_Task item_
Look at each line below and tally those holding "inherits"; answer with that figure and nothing else.

_Excerpted data_
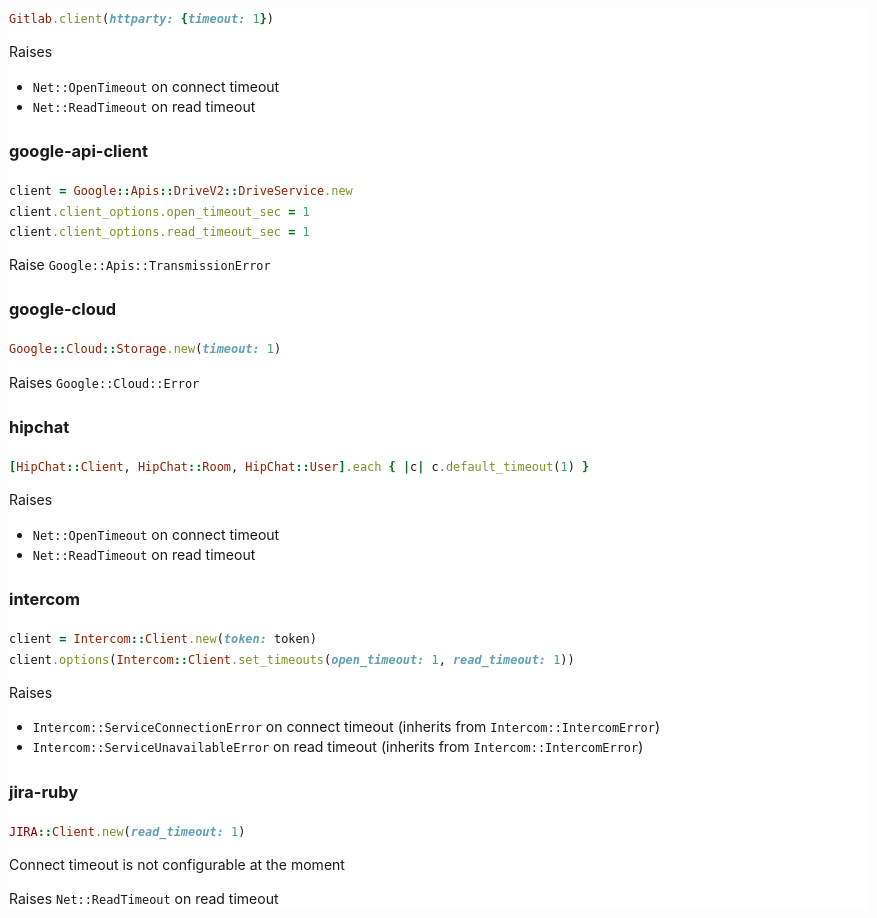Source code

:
 ```ruby
Gitlab.client(httparty: {timeout: 1})
```

Raises

- `Net::OpenTimeout` on connect timeout
- `Net::ReadTimeout` on read timeout

### google-api-client

```ruby
client = Google::Apis::DriveV2::DriveService.new
client.client_options.open_timeout_sec = 1
client.client_options.read_timeout_sec = 1
```

Raise `Google::Apis::TransmissionError`

### google-cloud

```ruby
Google::Cloud::Storage.new(timeout: 1)
```

Raises `Google::Cloud::Error`

### hipchat

```ruby
[HipChat::Client, HipChat::Room, HipChat::User].each { |c| c.default_timeout(1) }
```

Raises

- `Net::OpenTimeout` on connect timeout
- `Net::ReadTimeout` on read timeout

### intercom

```ruby
client = Intercom::Client.new(token: token)
client.options(Intercom::Client.set_timeouts(open_timeout: 1, read_timeout: 1))
```

Raises

- `Intercom::ServiceConnectionError` on connect timeout (inherits from `Intercom::IntercomError`)
- `Intercom::ServiceUnavailableError` on read timeout (inherits from `Intercom::IntercomError`)

### jira-ruby

```ruby
JIRA::Client.new(read_timeout: 1)
```

Connect timeout is not configurable at the moment

Raises `Net::ReadTimeout` on read timeout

_Result of the task_
2